Basé sur le contenu Recherche d'image (CBIR) refers to the process of searching and retrieving images from large databases based solely on the visual content of the images themselves, as opposed to relying on metadata such as tags, descriptions, or filenames. This technology leverages advanced techniques from vision par ordinateur and apprentissage automatique to analyze the features of images, such as colors, shapes, textures, and patterns.
In a typical CBIR system, an image is processed to extract relevant features. These features are then represented in a way that allows for efficient comparison with other images in the database. When a user submits a query image, the system analyzes its visual content and retrieves similar images that match the extracted features. This approach is particularly useful in applications where traditional keyword-based searching is inadequate, such as in art, imagerie médicale, and e-commerce.
The effectiveness of CBIR systems can significantly depend on the algorithms used for feature extraction and similarity measurement.

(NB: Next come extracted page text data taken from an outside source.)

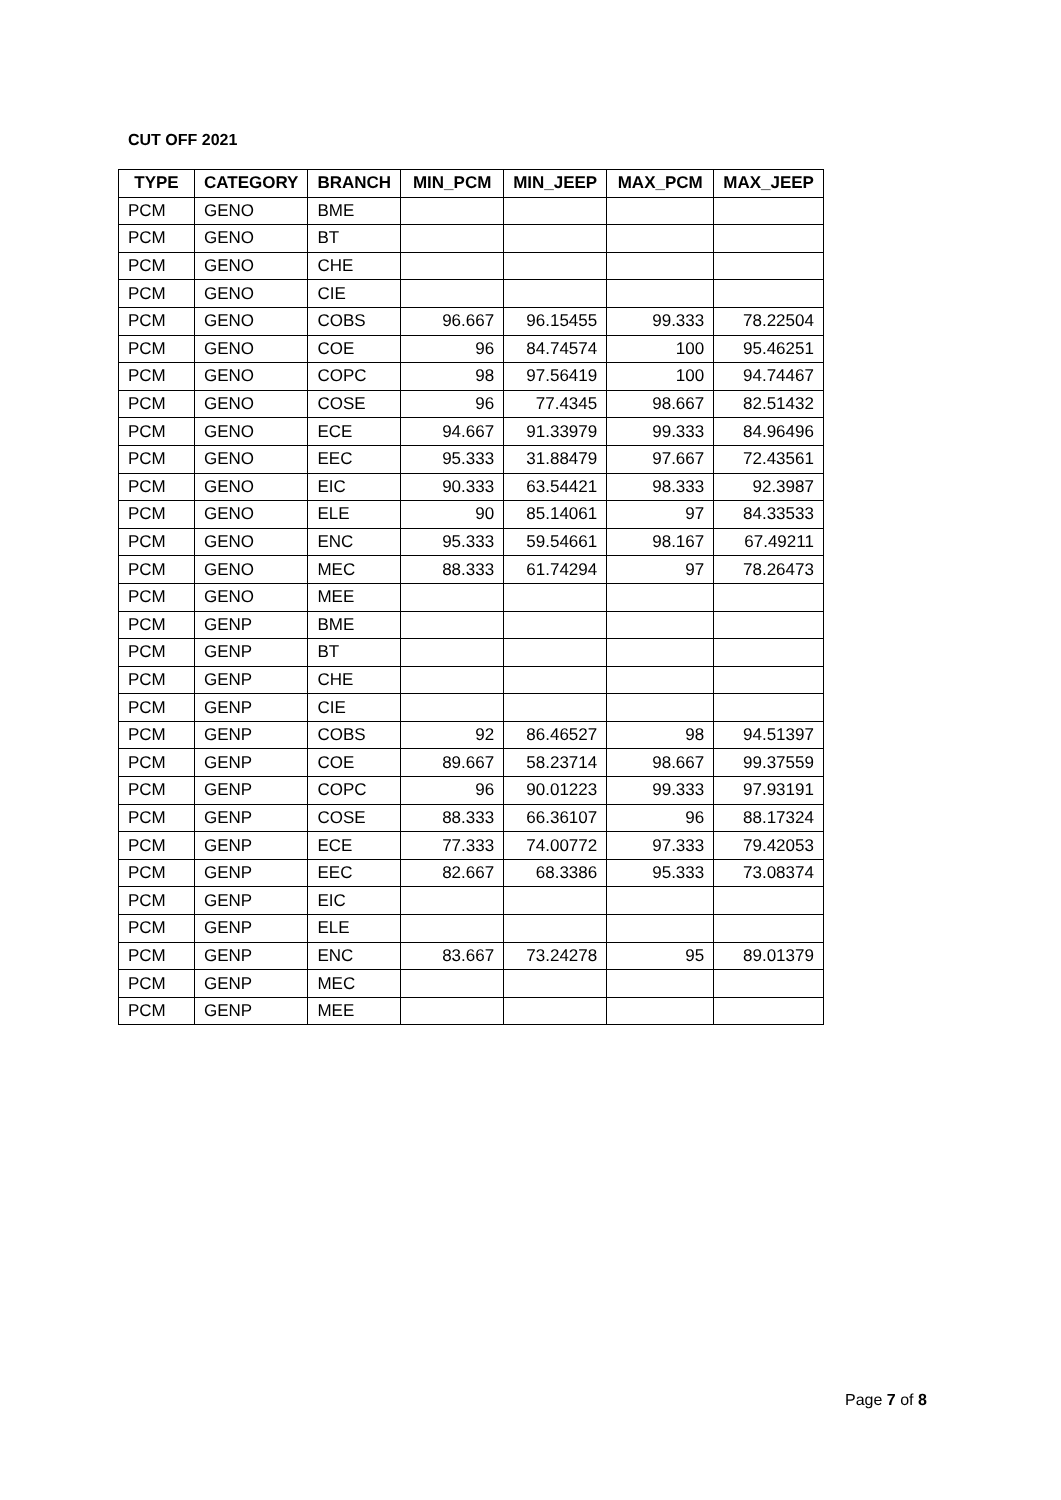CUT OFF 2021
| TYPE | CATEGORY | BRANCH | MIN_PCM | MIN_JEEP | MAX_PCM | MAX_JEEP |
| --- | --- | --- | --- | --- | --- | --- |
| PCM | GENO | BME | | | | |
| PCM | GENO | BT | | | | |
| PCM | GENO | CHE | | | | |
| PCM | GENO | CIE | | | | |
| PCM | GENO | COBS | 96.667 | 96.15455 | 99.333 | 78.22504 |
| PCM | GENO | COE | 96 | 84.74574 | 100 | 95.46251 |
| PCM | GENO | COPC | 98 | 97.56419 | 100 | 94.74467 |
| PCM | GENO | COSE | 96 | 77.4345 | 98.667 | 82.51432 |
| PCM | GENO | ECE | 94.667 | 91.33979 | 99.333 | 84.96496 |
| PCM | GENO | EEC | 95.333 | 31.88479 | 97.667 | 72.43561 |
| PCM | GENO | EIC | 90.333 | 63.54421 | 98.333 | 92.3987 |
| PCM | GENO | ELE | 90 | 85.14061 | 97 | 84.33533 |
| PCM | GENO | ENC | 95.333 | 59.54661 | 98.167 | 67.49211 |
| PCM | GENO | MEC | 88.333 | 61.74294 | 97 | 78.26473 |
| PCM | GENO | MEE | | | | |
| PCM | GENP | BME | | | | |
| PCM | GENP | BT | | | | |
| PCM | GENP | CHE | | | | |
| PCM | GENP | CIE | | | | |
| PCM | GENP | COBS | 92 | 86.46527 | 98 | 94.51397 |
| PCM | GENP | COE | 89.667 | 58.23714 | 98.667 | 99.37559 |
| PCM | GENP | COPC | 96 | 90.01223 | 99.333 | 97.93191 |
| PCM | GENP | COSE | 88.333 | 66.36107 | 96 | 88.17324 |
| PCM | GENP | ECE | 77.333 | 74.00772 | 97.333 | 79.42053 |
| PCM | GENP | EEC | 82.667 | 68.3386 | 95.333 | 73.08374 |
| PCM | GENP | EIC | | | | |
| PCM | GENP | ELE | | | | |
| PCM | GENP | ENC | 83.667 | 73.24278 | 95 | 89.01379 |
| PCM | GENP | MEC | | | | |
| PCM | GENP | MEE | | | | |
Page 7 of 8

Techniques like histogrammes de couleurs, analyse de textures, and descripteurs de formes are commonly employed. Additionally, recent advancements in apprentissage profond, particularly using réseaux de neurones convolutifs (CNNs), ont encore amélioré la précision et l'efficacité de la récupération d'images.
En conséquence, le CBIR est devenu un outil essentiel pour les industries qui s'appuient sur des données visuelles, permettant aux utilisateurs de trouver rapidement et efficacement des images pertinentes en fonction de leur contenu plutôt que de se baser sur des requêtes textuelles.